┌─ TEXTE EXTRAIT
Communes | Distances en mètres (d) | ||||
‹100 | 100‹ d ‹250 | 250‹ d ‹500 | 500‹ d ‹750 | 750‹ d ‹1000 | |
Golfe 1 |
4 |
5 | 2 | 3 | 3 |
Golfe 2 | 3 | 4 | 1 | 2 | 2 |
Golfe 3 | 4 | 2 | 3 | 2 | 2 |
Golfe 4 | 5 | 5 | 2 | 3 | 3 |
Golfe 5 | 5 | 1 | 1 | 1 | 0 |
Golfe 6 | 4 | 1 | 1 | 2 | 1 |
Golfe 7 | 1 | 3 | 1 | 1 | 3 |
Agoè-Nyivé 1 | 6 | 1 | 1 | 0 | 2 |
Agoè-Nyivé 2 | 1 | 3 | 3 | 1 | 1 |
Agoè-Nyivé 3 | 2 | 3 | 0 | 1 | 1 |
Agoè-Nyivé 4 | 3 | 3 | 1 | 2 | 2 |
Agoè-Nyivé 5 | 1 | 1 | 2 | 2 | 2 |
Agoè-Nyivé 6 | 2 | 1 | 2 | 3 | 3 |
Ces résultats, en effet, montrent qu’au moins 50% des élèves sont à moins de 250 mètres des Fast-food par rapport à leurs écoles. Ainsi, ils peuvent avoir accès aux fast-foods même pendant les pauses de 10 minutes, donc à la récréation, à midi et à la fin des classes les après-midis sans oublier que cette couche constitue le groupe le plus vulnérable par rapport aux Maladies non transmissibles (MNT) liées à la consommation d’aliments dans les Fast-food. Selon le professeur Yaovi Blaise Ameyapoh, même si un enfant ne mange pas un hamburger à la maison, compte tenu de la simple proximité des Fast-food avec son établissement scolaire, il sera tenté et le risque existe. « Il cherchera l’opportunité pour chercher cet aliment à manger. Au niveau des écoles si d’aventure il y a quelques élèves qui peuvent se procurer les aliments venant des Fast-foods, les autres au moins par solidarité ou bien par connaissance des choses peuvent s’en approprier ; cela devient dangereux pour nous, la proximité des Fast-food. Elle n’inclut pas nécessairement la consommation mais le risque existe. S’il y a seulement 10% des élèves qui arrivent à en acheter, c’est déjà un problème pour nous », a argumenté le directeur de l’ESTBA.
Par ailleurs, d’après le professeur Mofou Belo, chef division de la surveillance des maladies non transmissibles au ministère de la santé, en 2010, une enquête nationale sur les maladies non transmissibles avait montré que 6 à 10% de la population togolaise étaient obèses et 20 à 30 % avaient une hypertension artérielle. En 2021, l’enquête a été rééditée avec comme résultat, une nette progression des données.
└─
┌─ DONNÉES ENREGISTRÉES
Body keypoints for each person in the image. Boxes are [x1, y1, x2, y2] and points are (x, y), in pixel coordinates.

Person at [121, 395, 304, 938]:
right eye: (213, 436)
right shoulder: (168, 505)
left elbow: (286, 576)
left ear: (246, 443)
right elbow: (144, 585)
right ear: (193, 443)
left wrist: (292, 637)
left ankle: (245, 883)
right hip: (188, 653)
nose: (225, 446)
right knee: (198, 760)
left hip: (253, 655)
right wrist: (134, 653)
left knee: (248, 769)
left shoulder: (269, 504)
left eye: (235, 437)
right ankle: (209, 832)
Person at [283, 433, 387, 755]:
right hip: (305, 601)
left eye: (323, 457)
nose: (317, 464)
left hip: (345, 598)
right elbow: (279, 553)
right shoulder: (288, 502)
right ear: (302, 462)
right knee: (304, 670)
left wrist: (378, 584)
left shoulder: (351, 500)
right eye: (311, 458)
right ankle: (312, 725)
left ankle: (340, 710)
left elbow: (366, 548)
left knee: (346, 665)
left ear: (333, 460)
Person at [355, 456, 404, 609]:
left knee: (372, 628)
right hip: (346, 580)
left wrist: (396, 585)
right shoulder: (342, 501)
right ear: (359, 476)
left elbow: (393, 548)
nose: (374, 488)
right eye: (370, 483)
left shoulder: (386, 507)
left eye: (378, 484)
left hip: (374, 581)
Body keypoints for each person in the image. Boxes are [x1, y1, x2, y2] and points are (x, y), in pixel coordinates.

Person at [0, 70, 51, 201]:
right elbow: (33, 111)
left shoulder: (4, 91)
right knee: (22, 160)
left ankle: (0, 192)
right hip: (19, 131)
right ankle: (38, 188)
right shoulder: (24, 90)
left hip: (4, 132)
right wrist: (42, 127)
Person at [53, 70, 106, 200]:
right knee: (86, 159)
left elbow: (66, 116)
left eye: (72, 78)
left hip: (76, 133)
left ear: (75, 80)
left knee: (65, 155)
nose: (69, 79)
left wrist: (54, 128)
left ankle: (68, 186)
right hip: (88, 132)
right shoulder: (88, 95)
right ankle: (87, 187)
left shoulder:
└─
Veuillez modifier le passage du texte sur les fast-foods près des écoles compris entre « Par ailleurs, d’après » et « progression des données. », inclus, en le réécrivant avec « étude nationale » à la place de « enquête nationale ».

■ **RÉPONSE ATTENDUE**
Par ailleurs, d’après le professeur Mofou Belo, chef division de la surveillance des maladies non transmissibles au ministère de la santé, en 2010, une étude nationale sur les maladies non transmissibles avait montré que 6 à 10% de la population togolaise étaient obèses et 20 à 30 % avaient une hypertension artérielle. En 2021, l’enquête a été rééditée avec comme résultat, une nette progression des données.